14. Foote Post Office was opened March10, 1862, and remained at Hinkletown until it moved to Greene Valley in 1885. Postmasters at Hinkletown include the following businessmen in order of service beginning in 1862: John Fordice, Harmon Henkle, George W. Henkle, William J. Watkins, Edwin M. Ritchey, Edwin H. Dixon, Charles F. Lytle, Dr. John F. Baughman, James H. Wolf, and David Dewees. The post office likely opened in the Pioneer General Store of Henkle & Littler, and in 1867 was moved to its own building constructed by William J. Watkins on the south side of Main Street. At one time a north-south road passed to the east of the post office, allowing easier access for those living in Liberty Township, Keokuk County to the south to retrieve their mail. Residents in the northern tier of Liberty Township, including Sections 1, 2, 3, 4, 9, 10, 11 and 12 were served by the Foote Post Office. In Fillmore Township, Iowa County, Foote Post Office served portions of Sections 21, 22, 23, 24, and all of Sections 25, 26, 27, 28, 34, 33, 35, 36, and portions of Sections 19, 30, and 31 in Greene Township, also in Iowa County. The remaining Sections in Fillmore Township were serviced by Lytle City to the north and Carter P.O. and North English to the west. In these early days, mail was not delivered, which also assured that when the residents of Foote P.O. came to Hinkletown to pick up mail, the three general stores and half dozen other businesses would benefit from the activity.

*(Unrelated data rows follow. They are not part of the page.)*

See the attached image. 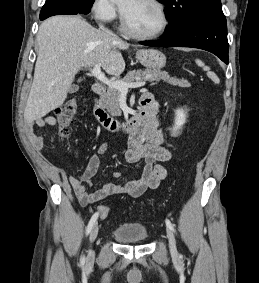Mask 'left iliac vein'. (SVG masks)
<instances>
[{
    "label": "left iliac vein",
    "mask_w": 259,
    "mask_h": 283,
    "mask_svg": "<svg viewBox=\"0 0 259 283\" xmlns=\"http://www.w3.org/2000/svg\"><path fill=\"white\" fill-rule=\"evenodd\" d=\"M166 233H167V238H168V241H169V247H170L171 254L173 256H177L178 252H177V248H176L175 236H174V234H173V232L170 228L166 229Z\"/></svg>",
    "instance_id": "4c4485c4"
}]
</instances>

15. Brick Kiln. William J. Watkins erected the first brick kiln after settling here in 1852. He organized Liberty Twp in 1854. This facility was comprised of approximately a 30-foot diameter brick kiln with large chimney.
16. Hinkletown’s steam sawmill was housed in a large frame building, approximately 30’ X 50’. Started by Patrick W. Rock in 1859, sold to Harmon Henkle in 1861, later to Pettibone & Wiseman, partners.
17. Pioneer General Store of Henkle & Littler, built in 1861. Later operated by Philetus M.Axtell & T. P. Matthews. Axtell was a Corporal in Company H, 2nd Iowa Volunteer Infantry.
18. Home of Harmon & Lydia J. Henkle, built by Henkle in 1861. Later owned by Charles W. Carter, and Thomas F. Hudson in the 1880s.
19. Early road and bridge over English River. Later extended from Keota to Marengo. Bridge known as Rock’s Bridge, constructed in the late 1850s and reconstructed to a sturdy version in the 1860s.
20. Homes of Matthew Grey, William Weimer, and Berrimand Breeden (not shown on map), early settlers who built along the overland trail.